Recently went home to see the family and I came across this:
They served food out of a trailer that read "Chihuahua" on the side. From an advertising standpoint, probably not the best marketing campaign -- unless you're from one of those third world countries and dogs are a delicacy.
Don Juan is currently in a support group, but he tries to put on a brave face.
In other news, I worked on my completely neurotic fear of heights recently as I rode to the top of this "Ewok" tower in Hot Springs, Ark.
I am completely petrified of heights. Seriously, I can't even stand on a chair. I even get scared when other people aren't on the ground.
So, my sweetie and I go to this mountain tower, and of course, sweetie wants to go up to the top. Even the girl behind the register is trying to "sell" me on going up there. By the way, her pitch -- "There is an entire history of Bill Clinton on the top level."

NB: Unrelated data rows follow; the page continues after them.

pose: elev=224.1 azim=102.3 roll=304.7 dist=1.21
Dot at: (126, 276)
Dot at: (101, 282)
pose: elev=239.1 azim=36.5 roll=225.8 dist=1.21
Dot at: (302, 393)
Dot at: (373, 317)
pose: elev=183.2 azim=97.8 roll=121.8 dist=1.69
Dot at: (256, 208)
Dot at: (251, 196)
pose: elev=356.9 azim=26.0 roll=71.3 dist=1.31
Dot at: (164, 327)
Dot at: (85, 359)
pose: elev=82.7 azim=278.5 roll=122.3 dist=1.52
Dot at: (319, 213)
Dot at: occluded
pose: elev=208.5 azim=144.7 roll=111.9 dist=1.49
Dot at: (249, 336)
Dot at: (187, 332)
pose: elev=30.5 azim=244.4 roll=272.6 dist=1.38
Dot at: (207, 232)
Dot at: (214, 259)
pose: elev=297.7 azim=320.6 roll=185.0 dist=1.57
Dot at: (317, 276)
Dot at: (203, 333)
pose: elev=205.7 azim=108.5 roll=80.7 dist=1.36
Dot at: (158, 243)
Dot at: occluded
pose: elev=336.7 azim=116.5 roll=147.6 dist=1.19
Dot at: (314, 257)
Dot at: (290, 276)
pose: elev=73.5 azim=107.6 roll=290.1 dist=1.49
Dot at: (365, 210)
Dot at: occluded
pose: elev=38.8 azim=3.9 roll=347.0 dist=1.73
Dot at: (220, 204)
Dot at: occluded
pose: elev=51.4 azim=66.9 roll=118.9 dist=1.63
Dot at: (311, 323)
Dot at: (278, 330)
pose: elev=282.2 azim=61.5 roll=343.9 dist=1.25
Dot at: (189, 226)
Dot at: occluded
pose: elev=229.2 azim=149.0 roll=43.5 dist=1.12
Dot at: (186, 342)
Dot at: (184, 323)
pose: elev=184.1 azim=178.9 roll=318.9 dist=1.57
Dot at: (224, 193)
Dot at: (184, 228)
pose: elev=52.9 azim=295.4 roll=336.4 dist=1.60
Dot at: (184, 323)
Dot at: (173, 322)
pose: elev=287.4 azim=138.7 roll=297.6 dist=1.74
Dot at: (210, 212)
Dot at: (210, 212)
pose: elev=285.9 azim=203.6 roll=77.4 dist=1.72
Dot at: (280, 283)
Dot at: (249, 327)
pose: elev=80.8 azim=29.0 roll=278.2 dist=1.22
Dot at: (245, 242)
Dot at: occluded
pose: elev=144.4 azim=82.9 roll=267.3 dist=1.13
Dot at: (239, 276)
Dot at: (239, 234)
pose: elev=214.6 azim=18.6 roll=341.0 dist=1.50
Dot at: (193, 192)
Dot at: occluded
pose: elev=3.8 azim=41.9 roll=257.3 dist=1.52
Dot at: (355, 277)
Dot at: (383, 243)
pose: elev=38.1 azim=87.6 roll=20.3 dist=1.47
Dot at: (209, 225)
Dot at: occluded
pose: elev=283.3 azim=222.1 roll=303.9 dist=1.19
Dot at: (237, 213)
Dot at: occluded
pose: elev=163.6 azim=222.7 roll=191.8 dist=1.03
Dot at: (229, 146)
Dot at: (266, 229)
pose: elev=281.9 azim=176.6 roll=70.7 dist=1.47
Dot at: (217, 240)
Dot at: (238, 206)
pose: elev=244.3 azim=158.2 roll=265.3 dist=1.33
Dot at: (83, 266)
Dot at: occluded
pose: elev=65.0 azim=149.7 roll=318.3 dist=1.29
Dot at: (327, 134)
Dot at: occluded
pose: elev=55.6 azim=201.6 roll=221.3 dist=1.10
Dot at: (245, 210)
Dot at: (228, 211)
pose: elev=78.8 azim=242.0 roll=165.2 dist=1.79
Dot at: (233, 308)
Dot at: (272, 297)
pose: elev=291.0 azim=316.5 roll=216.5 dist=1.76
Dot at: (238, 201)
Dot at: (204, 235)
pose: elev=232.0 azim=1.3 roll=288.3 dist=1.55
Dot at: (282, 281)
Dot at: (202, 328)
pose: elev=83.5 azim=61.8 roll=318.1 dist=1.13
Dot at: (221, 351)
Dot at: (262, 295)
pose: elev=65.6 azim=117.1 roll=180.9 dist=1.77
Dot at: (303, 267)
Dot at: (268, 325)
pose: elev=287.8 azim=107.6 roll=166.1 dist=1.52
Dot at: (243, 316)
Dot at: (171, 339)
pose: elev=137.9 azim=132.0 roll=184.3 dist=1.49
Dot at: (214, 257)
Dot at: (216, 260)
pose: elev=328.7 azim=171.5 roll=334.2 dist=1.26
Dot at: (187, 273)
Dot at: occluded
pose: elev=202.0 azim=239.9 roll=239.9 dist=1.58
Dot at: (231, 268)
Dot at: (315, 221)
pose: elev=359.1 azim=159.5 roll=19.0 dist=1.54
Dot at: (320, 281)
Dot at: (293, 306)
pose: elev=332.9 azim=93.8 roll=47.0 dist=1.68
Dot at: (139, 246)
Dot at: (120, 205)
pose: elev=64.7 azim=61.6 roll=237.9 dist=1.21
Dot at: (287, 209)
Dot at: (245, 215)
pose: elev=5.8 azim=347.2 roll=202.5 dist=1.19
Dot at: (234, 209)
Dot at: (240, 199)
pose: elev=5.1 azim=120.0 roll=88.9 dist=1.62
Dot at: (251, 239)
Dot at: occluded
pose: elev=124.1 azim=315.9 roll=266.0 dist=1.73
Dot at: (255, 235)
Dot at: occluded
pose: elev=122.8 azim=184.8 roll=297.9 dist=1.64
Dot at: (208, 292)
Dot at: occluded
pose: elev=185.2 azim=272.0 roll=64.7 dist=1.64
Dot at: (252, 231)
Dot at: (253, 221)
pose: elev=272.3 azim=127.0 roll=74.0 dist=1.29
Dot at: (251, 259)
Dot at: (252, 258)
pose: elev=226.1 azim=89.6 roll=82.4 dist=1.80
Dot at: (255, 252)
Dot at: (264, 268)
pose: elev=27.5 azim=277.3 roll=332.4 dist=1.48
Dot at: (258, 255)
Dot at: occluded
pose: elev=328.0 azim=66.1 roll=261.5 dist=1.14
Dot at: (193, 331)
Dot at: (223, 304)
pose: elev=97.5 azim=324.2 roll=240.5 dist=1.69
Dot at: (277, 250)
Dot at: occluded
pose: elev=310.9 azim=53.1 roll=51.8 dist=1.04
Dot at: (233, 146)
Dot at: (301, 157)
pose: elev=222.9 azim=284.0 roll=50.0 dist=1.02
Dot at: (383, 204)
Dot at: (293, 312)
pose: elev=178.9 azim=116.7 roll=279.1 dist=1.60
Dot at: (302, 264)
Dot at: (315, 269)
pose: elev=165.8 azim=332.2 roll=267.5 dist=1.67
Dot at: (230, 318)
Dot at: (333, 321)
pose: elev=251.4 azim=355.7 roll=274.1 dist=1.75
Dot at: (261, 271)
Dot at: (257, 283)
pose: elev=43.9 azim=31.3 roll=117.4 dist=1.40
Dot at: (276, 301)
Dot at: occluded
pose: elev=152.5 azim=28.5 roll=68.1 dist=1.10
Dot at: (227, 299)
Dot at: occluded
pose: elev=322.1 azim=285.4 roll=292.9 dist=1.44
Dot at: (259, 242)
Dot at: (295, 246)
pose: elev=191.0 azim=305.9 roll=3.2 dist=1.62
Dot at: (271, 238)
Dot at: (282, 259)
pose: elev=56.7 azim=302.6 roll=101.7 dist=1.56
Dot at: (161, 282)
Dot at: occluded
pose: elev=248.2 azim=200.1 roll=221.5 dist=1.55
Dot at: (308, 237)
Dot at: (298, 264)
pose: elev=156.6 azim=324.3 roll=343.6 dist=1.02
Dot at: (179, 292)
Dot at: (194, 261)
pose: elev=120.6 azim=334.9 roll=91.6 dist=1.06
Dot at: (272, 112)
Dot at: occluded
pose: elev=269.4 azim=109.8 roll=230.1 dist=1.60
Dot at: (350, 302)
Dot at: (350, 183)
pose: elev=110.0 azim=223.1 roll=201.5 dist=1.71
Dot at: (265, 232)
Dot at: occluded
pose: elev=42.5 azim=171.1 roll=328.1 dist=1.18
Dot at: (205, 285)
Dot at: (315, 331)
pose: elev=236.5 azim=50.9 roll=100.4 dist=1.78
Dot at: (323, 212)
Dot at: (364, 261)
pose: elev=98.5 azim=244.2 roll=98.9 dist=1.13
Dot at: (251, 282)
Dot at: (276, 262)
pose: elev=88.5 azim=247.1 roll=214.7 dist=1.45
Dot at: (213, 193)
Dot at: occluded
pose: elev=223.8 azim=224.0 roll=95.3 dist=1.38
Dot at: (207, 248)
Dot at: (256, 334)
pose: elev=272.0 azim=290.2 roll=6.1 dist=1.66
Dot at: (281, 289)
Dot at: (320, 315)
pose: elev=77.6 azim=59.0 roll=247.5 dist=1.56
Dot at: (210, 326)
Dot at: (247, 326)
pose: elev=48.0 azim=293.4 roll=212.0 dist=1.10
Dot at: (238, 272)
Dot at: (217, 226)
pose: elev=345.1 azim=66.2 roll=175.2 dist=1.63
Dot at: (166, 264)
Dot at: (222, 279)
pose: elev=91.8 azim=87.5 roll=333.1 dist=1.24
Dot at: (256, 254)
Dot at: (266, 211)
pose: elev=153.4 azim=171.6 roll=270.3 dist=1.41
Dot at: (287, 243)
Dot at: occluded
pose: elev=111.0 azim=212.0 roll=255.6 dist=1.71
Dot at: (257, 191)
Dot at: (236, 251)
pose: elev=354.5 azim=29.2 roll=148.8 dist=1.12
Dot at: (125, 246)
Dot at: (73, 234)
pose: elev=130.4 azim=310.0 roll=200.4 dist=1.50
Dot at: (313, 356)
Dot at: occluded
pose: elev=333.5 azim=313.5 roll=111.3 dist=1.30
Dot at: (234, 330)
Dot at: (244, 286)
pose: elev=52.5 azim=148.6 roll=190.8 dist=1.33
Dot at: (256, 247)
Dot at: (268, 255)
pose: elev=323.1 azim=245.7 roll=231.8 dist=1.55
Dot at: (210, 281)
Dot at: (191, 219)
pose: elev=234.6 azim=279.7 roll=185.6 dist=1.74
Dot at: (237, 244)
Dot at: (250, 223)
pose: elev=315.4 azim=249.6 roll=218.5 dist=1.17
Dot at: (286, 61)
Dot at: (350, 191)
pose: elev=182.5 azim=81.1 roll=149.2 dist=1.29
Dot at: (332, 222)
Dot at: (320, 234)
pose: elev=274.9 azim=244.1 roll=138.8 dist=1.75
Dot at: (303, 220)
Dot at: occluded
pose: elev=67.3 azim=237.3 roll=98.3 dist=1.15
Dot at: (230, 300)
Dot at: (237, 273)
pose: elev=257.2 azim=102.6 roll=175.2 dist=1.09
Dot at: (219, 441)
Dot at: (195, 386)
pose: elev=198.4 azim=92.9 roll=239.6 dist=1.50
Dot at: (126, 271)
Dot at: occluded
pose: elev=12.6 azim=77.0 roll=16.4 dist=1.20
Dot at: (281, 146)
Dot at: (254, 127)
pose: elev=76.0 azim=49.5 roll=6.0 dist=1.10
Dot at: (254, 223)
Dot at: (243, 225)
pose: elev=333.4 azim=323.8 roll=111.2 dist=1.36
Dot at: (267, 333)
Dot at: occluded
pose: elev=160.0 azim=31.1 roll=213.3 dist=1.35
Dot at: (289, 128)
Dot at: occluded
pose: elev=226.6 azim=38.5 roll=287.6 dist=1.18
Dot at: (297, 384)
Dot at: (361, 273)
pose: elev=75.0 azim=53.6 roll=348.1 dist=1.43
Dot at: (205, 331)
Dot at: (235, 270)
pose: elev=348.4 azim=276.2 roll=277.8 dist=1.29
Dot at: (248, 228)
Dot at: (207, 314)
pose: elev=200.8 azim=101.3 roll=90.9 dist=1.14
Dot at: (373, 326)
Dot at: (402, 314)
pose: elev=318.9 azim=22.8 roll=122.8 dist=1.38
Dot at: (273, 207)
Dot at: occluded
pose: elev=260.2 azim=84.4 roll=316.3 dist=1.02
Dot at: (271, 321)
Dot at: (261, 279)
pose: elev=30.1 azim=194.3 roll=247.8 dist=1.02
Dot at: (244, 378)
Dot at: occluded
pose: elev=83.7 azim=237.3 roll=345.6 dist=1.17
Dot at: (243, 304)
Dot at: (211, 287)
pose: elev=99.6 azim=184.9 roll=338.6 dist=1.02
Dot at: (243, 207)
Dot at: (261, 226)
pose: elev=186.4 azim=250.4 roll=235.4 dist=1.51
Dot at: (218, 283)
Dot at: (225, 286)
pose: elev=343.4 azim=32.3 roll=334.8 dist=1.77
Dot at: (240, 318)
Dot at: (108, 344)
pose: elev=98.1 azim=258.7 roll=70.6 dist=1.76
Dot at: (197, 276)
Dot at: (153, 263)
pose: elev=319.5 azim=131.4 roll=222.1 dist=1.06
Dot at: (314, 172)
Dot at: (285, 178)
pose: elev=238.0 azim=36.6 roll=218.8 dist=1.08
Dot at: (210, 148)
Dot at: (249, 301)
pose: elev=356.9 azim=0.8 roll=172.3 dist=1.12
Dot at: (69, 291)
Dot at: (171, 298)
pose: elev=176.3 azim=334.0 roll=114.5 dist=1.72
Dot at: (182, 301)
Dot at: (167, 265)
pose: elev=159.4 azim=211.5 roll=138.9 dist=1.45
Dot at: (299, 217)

Seriously. Bill Clinton is going to get me up that dang tower? One moment while I chuckle. Ha. He. He. He. Ha.
Anyway, sweetie convinces me, and we walk to the elevator. It opens, and the entire back is glass. I mean, it was obviously my day for a nervous breakdown.
After some more coaxing, I get into that glass death chamber and squash my face into the corner next to the buttons. I felt I would be okay getting on and off if I could just stare into that corner and not think about being in a freaking mountain tower.
But, NO! That damn elevator "talked" the entire trip -- "The Hot Springs Mountain tower is 3,452 feet above the city of Hot Springs. See the sweeping views of the valley down below...."
I was obviously being punished for something I had done in the past.
Finally at the top, it was as if I were in a high rise building. I didn't freak out and embarrass sweetie in front of the other tourists. It really wasn't so bad -- except all the Bill Clinton crap.
Until, we had to come down again in Willie Wonka's talking elevator.